═════ Data extract
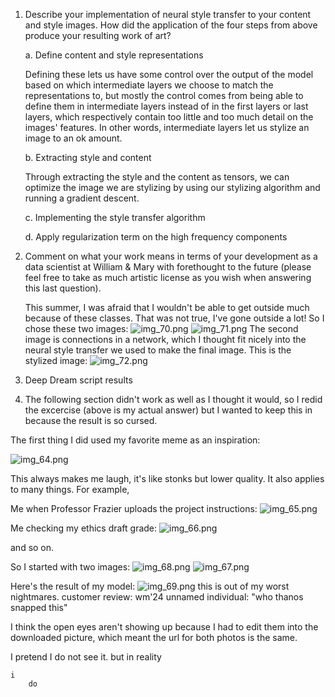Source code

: 1. Describe your implementation of neural style transfer to your content and style images.
How did the application of the four steps from above produce your resulting work of art? 

    a. Define content and style representations
            
   Defining these lets us have some control over the output of the model based on which intermediate layers we choose to match the representations to, but mostly the control comes from 
    being able to define them in intermediate layers instead of in the first layers or last layers, which respectively contain too little and too much detail on the images' features.
   In other words, intermediate layers let us stylize an image to an ok amount.
   
    b. Extracting style and content
   
   Through extracting the style and the content as tensors, we can optimize the image we are stylizing by using our stylizing algorithm and running a gradient descent.
   
    c. Implementing the style transfer algorithm
   
    d. Apply regularization term on the high frequency components

2. Comment on what your work means in terms of your development as a data scientist at William & Mary with forethought to the future (please feel free to take as much artistic license as you wish when answering this last question).
   
   This summer, I was afraid that I wouldn't be able to get outside much because of these classes. That was not true, I've gone outside a lot! 
   So I chose these two images:
   ![img_70.png](img_70.png)
   ![img_71.png](img_71.png)
   The second image is connections in a network, which I thought fit nicely into the neural style transfer we used to make the final image.
   This is the stylized image:
   ![img_72.png](img_72.png)
3. Deep Dream script results

4. The following section didn't work as well as I thought it would, so I redid the excercise (above is my actual answer) but I wanted to keep this in because the result is so cursed.

The first thing I did used my favorite meme as an inspiration:

![img_64.png](img_64.png)

This always makes me laugh, it's like stonks but lower quality. It also applies to many things.
For example,

Me when Professor Frazier uploads the project instructions:
![img_65.png](img_65.png)

Me checking my ethics draft grade:
![img_66.png](img_66.png)

and so on.

So I started with two images:
![img_68.png](img_68.png)
![img_67.png](img_67.png)

Here's the result of my model:
![img_69.png](img_69.png)
this is out of my worst nightmares. 
customer review: wm'24 unnamed individual: "who thanos snapped this"

I think the open eyes aren't showing up because I had to edit them into the downloaded picture, which meant the url for both photos is the same.

I pretend I do not see it. but in reality

    i 
        do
══════════
▸ **Exercise brief**
The records are to be retyped in full and exactly, with no image carried over.

▸ **Expected answer**
Source code

: 1. Describe your implementation of neural style transfer to your content and style images.
How did the application of the four steps from above produce your resulting work of art? 

    a. Define content and style representations
            
   Defining these lets us have some control over the output of the model based on which intermediate layers we choose to match the representations to, but mostly the control comes from 
    being able to define them in intermediate layers instead of in the first layers or last layers, which respectively contain too little and too much detail on the images' features.
   In other words, intermediate layers let us stylize an image to an ok amount.
   
    b. Extracting style and content
   
   Through extracting the style and the content as tensors, we can optimize the image we are stylizing by using our stylizing algorithm and running a gradient descent.
   
    c. Implementing the style transfer algorithm
   
    d. Apply regularization term on the high frequency components

2. Comment on what your work means in terms of your development as a data scientist at William & Mary with forethought to the future (please feel free to take as much artistic license as you wish when answering this last question).
   
   This summer, I was afraid that I wouldn't be able to get outside much because of these classes. That was not true, I've gone outside a lot! 
   So I chose these two images:
   ![img_70.png](img_70.png)
   ![img_71.png](img_71.png)
   The second image is connections in a network, which I thought fit nicely into the neural style transfer we used to make the final image.
   This is the stylized image:
   ![img_72.png](img_72.png)
3. Deep Dream script results

4. The following section didn't work as well as I thought it would, so I redid the excercise (above is my actual answer) but I wanted to keep this in because the result is so cursed.

The first thing I did used my favorite meme as an inspiration:

![img_64.png](img_64.png)

This always makes me laugh, it's like stonks but lower quality. It also applies to many things.
For example,

Me when Professor Frazier uploads the project instructions:
![img_65.png](img_65.png)

Me checking my ethics draft grade:
![img_66.png](img_66.png)

and so on.

So I started with two images:
![img_68.png](img_68.png)
![img_67.png](img_67.png)

Here's the result of my model:
![img_69.png](img_69.png)
this is out of my worst nightmares. 
customer review: wm'24 unnamed individual: "who thanos snapped this"

I think the open eyes aren't showing up because I had to edit them into the downloaded picture, which meant the url for both photos is the same.

I pretend I do not see it. but in reality

    i 
        do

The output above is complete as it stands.